[Stored data entries]
——

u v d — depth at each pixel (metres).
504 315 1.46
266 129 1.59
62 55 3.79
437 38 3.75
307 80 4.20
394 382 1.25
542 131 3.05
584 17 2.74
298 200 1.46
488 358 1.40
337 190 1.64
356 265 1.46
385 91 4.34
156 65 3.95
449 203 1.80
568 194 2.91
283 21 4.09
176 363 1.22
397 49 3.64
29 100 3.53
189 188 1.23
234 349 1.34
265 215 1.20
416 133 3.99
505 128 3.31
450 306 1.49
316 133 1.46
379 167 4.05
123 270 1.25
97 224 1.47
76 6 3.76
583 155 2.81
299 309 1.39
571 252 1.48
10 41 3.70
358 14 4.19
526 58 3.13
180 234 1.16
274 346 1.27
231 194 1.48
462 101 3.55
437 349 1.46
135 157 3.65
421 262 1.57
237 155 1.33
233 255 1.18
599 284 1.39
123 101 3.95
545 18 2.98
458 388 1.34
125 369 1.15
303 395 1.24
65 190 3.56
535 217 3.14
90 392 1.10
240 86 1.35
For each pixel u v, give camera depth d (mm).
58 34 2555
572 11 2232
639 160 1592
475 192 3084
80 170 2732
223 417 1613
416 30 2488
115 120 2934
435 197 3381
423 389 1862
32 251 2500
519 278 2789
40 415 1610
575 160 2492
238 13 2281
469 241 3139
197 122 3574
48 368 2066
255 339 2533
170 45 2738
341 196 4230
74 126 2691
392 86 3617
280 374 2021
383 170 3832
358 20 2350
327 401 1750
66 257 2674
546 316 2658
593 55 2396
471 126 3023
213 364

——

- Goal of the exercise
Please retype the top of the data exactly, down to and including the line that holds "471 126 3023", and nothing further.

- Exercise solution
u v d — depth at each pixel (metres).
504 315 1.46
266 129 1.59
62 55 3.79
437 38 3.75
307 80 4.20
394 382 1.25
542 131 3.05
584 17 2.74
298 200 1.46
488 358 1.40
337 190 1.64
356 265 1.46
385 91 4.34
156 65 3.95
449 203 1.80
568 194 2.91
283 21 4.09
176 363 1.22
397 49 3.64
29 100 3.53
189 188 1.23
234 349 1.34
265 215 1.20
416 133 3.99
505 128 3.31
450 306 1.49
316 133 1.46
379 167 4.05
123 270 1.25
97 224 1.47
76 6 3.76
583 155 2.81
299 309 1.39
571 252 1.48
10 41 3.70
358 14 4.19
526 58 3.13
180 234 1.16
274 346 1.27
231 194 1.48
462 101 3.55
437 349 1.46
135 157 3.65
421 262 1.57
237 155 1.33
233 255 1.18
599 284 1.39
123 101 3.95
545 18 2.98
458 388 1.34
125 369 1.15
303 395 1.24
65 190 3.56
535 217 3.14
90 392 1.10
240 86 1.35
For each pixel u v, give camera depth d (mm).
58 34 2555
572 11 2232
639 160 1592
475 192 3084
80 170 2732
223 417 1613
416 30 2488
115 120 2934
435 197 3381
423 389 1862
32 251 2500
519 278 2789
40 415 1610
575 160 2492
238 13 2281
469 241 3139
197 122 3574
48 368 2066
255 339 2533
170 45 2738
341 196 4230
74 126 2691
392 86 3617
280 374 2021
383 170 3832
358 20 2350
327 401 1750
66 257 2674
546 316 2658
593 55 2396
471 126 3023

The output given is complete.